● FRAGMENTO:

######

No tiene nada de sorprendente que mi buena amiga Esther Andradi (autora ella de un libro substancioso, y antropofágicamente titulado Come, este es mi cuerpo) me enviara una vez, desde San José de Costa Rica, la carta de una cafetería que se llama La Maga y en la cual se ofrecen sandwiches y dulces cuya nomenclatura ostenta un alto pedigrí literario. Así, por ejemplo, si el cliente encarga allí “un Pablo Neruda”, tengan ustedes la seguridad de que no le van a servir un ejemplar de Residencia en la tierra: no, le van a traer una gran empanada chilena con su guarnición completa. Y si lo que pide es “un Cervantes”, pondrán sobre su mesa un sandwich de pavo ahumado y queso, hecho en el momento: garantía de La Maga.
Pero también figura en su carta una ensalada “endemoniadamente laberíntica” (sic) que, como es lógico, esconde sus presuntos vericuetos vegetales tras el egregio apellido Borges, aun cuando no incluye el arroz hervido, alimento preferido del maestro. ¿Y qué les puede sugerir la mezcla de mozarella, albahaca, tomate, anchoas y aceitunas? Los programadores gastronómicos de La Maga bautizan este desaguisado con el nombre de Cortázar. Vaya usté a saber por qué, pues lo lógico hubiese sido reservarlo para un montado de château saignant; quienes duden de la pertinencia del caso consulten la primera página de 62: Modelo para armar. ¿Y por qué “un Rulfo” apadrina a la pequeña pizza con doble queso en lugar de a una tortilla en llamas, quiero decir: flambeada? En fin, bocata minuta. Y continuemos.

######

● TU TAREA: Transcribe el pasaje del fragmento sobre la cafetería La Maga desde "No tiene nada" hasta "de La Maga.". Las líneas siguientes son material aparte y no tienen relación con el fragmento.

● DATOS DISPONIBLES:
######

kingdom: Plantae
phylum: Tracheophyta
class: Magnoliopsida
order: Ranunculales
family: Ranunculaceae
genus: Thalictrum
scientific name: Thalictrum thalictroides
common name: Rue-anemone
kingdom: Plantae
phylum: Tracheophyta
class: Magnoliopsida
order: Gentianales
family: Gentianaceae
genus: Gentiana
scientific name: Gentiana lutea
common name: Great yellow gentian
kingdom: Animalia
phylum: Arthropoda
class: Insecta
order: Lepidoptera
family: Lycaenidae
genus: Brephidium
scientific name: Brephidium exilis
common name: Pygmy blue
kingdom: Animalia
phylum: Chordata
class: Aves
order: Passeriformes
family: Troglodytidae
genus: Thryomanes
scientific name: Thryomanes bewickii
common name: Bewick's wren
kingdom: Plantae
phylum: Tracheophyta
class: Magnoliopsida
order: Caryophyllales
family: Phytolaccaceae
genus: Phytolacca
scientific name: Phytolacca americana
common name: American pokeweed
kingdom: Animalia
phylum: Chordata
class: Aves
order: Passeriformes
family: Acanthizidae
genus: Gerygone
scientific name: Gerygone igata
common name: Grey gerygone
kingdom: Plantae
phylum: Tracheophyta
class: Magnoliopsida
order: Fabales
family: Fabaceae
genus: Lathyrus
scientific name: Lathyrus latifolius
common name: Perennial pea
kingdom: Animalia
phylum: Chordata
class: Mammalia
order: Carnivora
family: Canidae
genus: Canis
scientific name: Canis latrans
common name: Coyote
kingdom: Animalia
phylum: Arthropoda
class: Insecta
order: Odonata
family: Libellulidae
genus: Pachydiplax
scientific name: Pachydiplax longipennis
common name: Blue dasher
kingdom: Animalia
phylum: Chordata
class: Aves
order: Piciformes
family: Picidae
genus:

######

● SOLUCIÓN PROPUESTA:
No tiene nada de sorprendente que mi buena amiga Esther Andradi (autora ella de un libro substancioso, y antropofágicamente titulado Come, este es mi cuerpo) me enviara una vez, desde San José de Costa Rica, la carta de una cafetería que se llama La Maga y en la cual se ofrecen sandwiches y dulces cuya nomenclatura ostenta un alto pedigrí literario. Así, por ejemplo, si el cliente encarga allí “un Pablo Neruda”, tengan ustedes la seguridad de que no le van a servir un ejemplar de Residencia en la tierra: no, le van a traer una gran empanada chilena con su guarnición completa. Y si lo que pide es “un Cervantes”, pondrán sobre su mesa un sandwich de pavo ahumado y queso, hecho en el momento: garantía de La Maga.